▶ What you should do
From the records below, copy each line that has the word "SELECT" in it.

▶ Exercise input
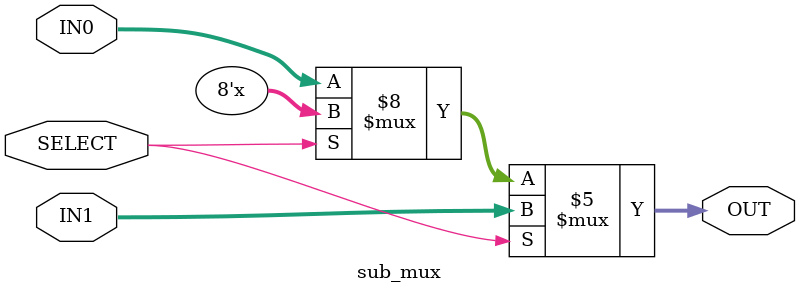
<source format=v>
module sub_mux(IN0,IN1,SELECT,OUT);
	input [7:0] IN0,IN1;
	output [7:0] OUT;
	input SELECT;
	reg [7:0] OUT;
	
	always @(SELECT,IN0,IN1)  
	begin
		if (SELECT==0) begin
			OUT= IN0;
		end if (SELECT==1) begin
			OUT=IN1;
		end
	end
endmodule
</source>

▶ Written reply
module sub_mux(IN0,IN1,SELECT,OUT);
	input SELECT;
	always @(SELECT,IN0,IN1)  
		if (SELECT==0) begin
		end if (SELECT==1) begin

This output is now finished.